Вот и теперь Лалита силилась вспомнить, что мадам Стадли велела ей передать лорду Ротвину. Рассудок ее туманился, и девушка могла думать только о том, какое страдание ей доставляет мучительная боль в спине. Платье прилипало к кровоточащим ранам, оставленным палкой безжалостной госпожи. Лалита знала, что вечером, когда она начнет снимать платье и отдирать прилипшую к кровоподтекам материю, раны откроются и будут саднить снова. И прежде чем накинуть черный плащ, девушка — насколько это позволяла боль во всем теле — расстегнула пуговки на спине. Под плащом никто не увидит ее оголенной израненной спины, а когда она выполнит поручение мачехи, она вернется и в первую очередь обмоет раны теплой водой.
— Ах, если бы мне не надо было встречаться с его светлостью, — пробормотала Лалита.
У нее появилась было дикая мысль сбежать, но куда она могла деться, где смогла бы найти пристанище? Денег у нее не было, дома не было, а если бы она осмелилась вернуться к мадам Стадли, не выполнив поручение… Лалита слишком хорошо знала, чем бы это закончилось.
Тем временем экипаж приближался к церкви Святого Гроба Господня. Сперва Лалита увидела шпиль, затем кладбище за церковной оградой.

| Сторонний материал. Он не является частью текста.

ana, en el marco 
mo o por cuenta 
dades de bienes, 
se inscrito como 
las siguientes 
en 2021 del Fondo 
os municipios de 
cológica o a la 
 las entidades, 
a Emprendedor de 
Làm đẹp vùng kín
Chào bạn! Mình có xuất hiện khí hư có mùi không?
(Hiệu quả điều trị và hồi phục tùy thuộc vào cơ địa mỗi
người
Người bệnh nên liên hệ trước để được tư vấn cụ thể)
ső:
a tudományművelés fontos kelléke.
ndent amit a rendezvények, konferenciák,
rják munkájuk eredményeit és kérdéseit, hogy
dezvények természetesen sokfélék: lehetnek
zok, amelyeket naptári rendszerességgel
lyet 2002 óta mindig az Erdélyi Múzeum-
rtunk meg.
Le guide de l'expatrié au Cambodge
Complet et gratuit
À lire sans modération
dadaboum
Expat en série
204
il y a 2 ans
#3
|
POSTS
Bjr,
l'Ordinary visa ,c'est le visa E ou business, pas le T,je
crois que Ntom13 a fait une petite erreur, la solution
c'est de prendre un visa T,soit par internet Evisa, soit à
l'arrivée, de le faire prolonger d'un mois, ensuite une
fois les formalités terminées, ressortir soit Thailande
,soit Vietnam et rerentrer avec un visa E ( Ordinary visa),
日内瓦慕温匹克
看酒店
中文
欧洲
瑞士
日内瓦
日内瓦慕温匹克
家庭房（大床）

Наемный экипаж принадлежал конторе, услугами которой мадам Стадли пользовалась постоянно, поэтому владелец конторы вышел навстречу своему постоянному клиенту и велел кучеру ждать, пока пассажирка завершит свои дела, чтобы затем отвезти ее обратно. Если бы не уступка хозяина конторы, Лалите пришлось бы брести домой пешком.

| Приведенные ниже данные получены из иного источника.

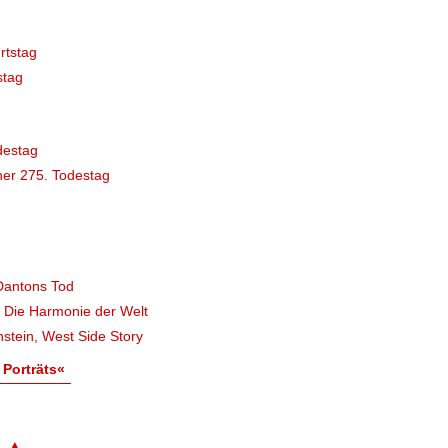
rtstag
stag
destag
er 275. Todestag
Dantons Tod
, Die Harmonie der Welt
stein, West Side Story
 Porträts«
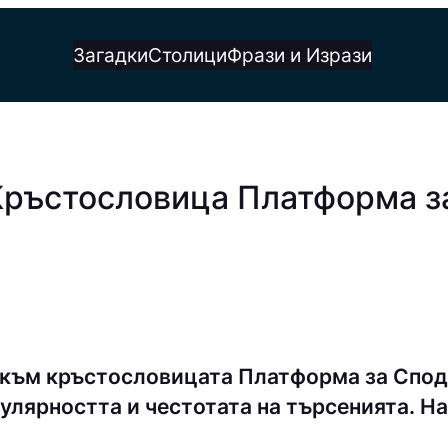
Загадки
Столици
Фрази и Изрази
 Кръстословица Платформа з
 към кръстословицата Платформа за Спо
улярността и честотата на търсенията. На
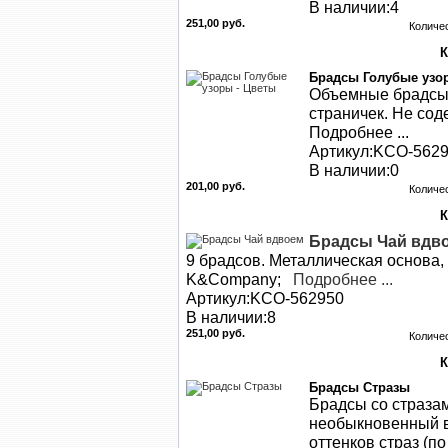
В наличии:4
251,00 руб.
Количе
Брадсы Голубые узо
Объемные брадсы-
страничек. Не со
Подробнее ...
Артикул:KCO-562
В наличии:0
201,00 руб.
Количе
Брадсы Чай вдв
9 брадсов. Металлическая основа,
K&Company;
Подробнее ...
Артикул:KCO-562950
В наличии:8
251,00 руб.
Количе
Брадсы Стразы
Брадсы со страза
необыкновенный в
оттенков страз (по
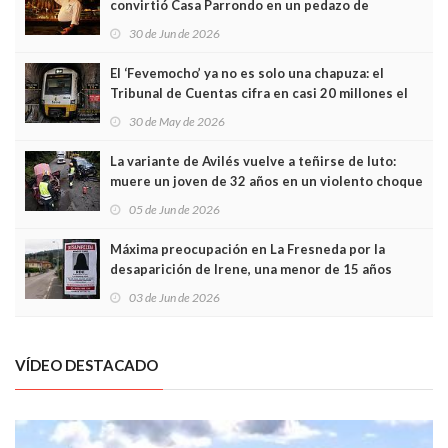
convirtió Casa Parrondo en un pedazo de
Asturias en Madrid
30 de Jun de 2026
El ‘Fevemocho’ ya no es solo una chapuza: el
Tribunal de Cuentas cifra en casi 20 millones el
sobrecoste de los trenes que no cabían por los
30 de May de 2026
túneles
La variante de Avilés vuelve a teñirse de luto:
muere un joven de 32 años en un violento choque
frontal
05 de Jun de 2026
Máxima preocupación en La Fresneda por la
desaparición de Irene, una menor de 15 años
03 de Jun de 2026
VÍDEO DESTACADO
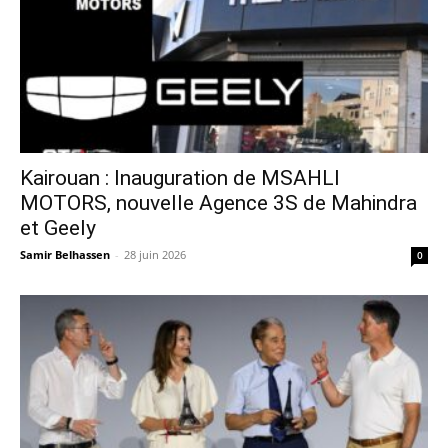
Kairouan : Inauguration de MSAHLI
MOTORS, nouvelle Agence 3S de Mahindra
et Geely
Samir Belhassen
-
28 juin 2026
0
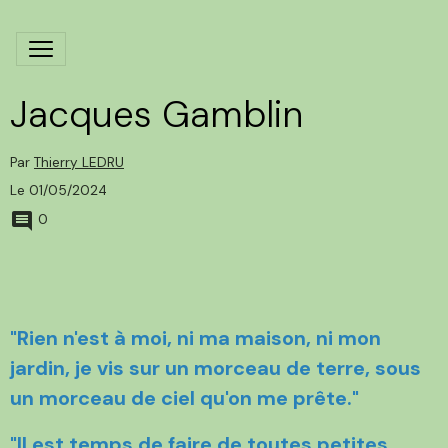
Jacques Gamblin
Par
Thierry LEDRU
Le 01/05/2024
0
"Rien n'est à moi, ni ma maison, ni mon
jardin, je vis sur un morceau de terre, sous
un morceau de ciel qu'on me prête."
"Il est temps de faire de toutes petites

Пока лошади не остановились, девушка обдумывала, что и как ей следует сказать мистеру Ротвину. Прежде чем стать на подножку кареты, Лалита набросила на голову мягкий, теплый капюшон накидки. Едва она вышла из экипажа, ее зазнобило. Полагая, что чувствует озноб не от холода, а от страха, Лалита принялась внушать себе, что бояться ей нечего.
«Мне бояться нечего, — уговаривала сама себя девушка. — Я в этом не участвую. Я только посредник».
Тем не менее девушка едва сдерживала дрожь.
Над крыльцом церкви висела тусклая масляная лампа, но света ее было недостаточно, чтобы освещать и церковное кладбище. Могильные кресты высились, как скорбные часовые, осуждающие Лалиту за ту ложь, которую она должна будет произнести.
Внезапно девушка расслышала звук быстрых и тихих шагов. Не успев повернуться, она почувствовала себя в оковах чьих-то сильных рук.
— Дорогая! Ты пришла! Я так и знал, что ты придешь! С этими словами неизвестный мужчина склонил к ней голову и крепко поцеловал в губы.
От неожиданности Лалита не могла ни пошевелиться, ни вымолвить слово. Руки незнакомца крепко сжимали ее в объятиях, а твердые и властные губы обрекали на безмолвие. И тем не менее на периферии ее сознания появилась мысль, что поцелуй ей не неприятен.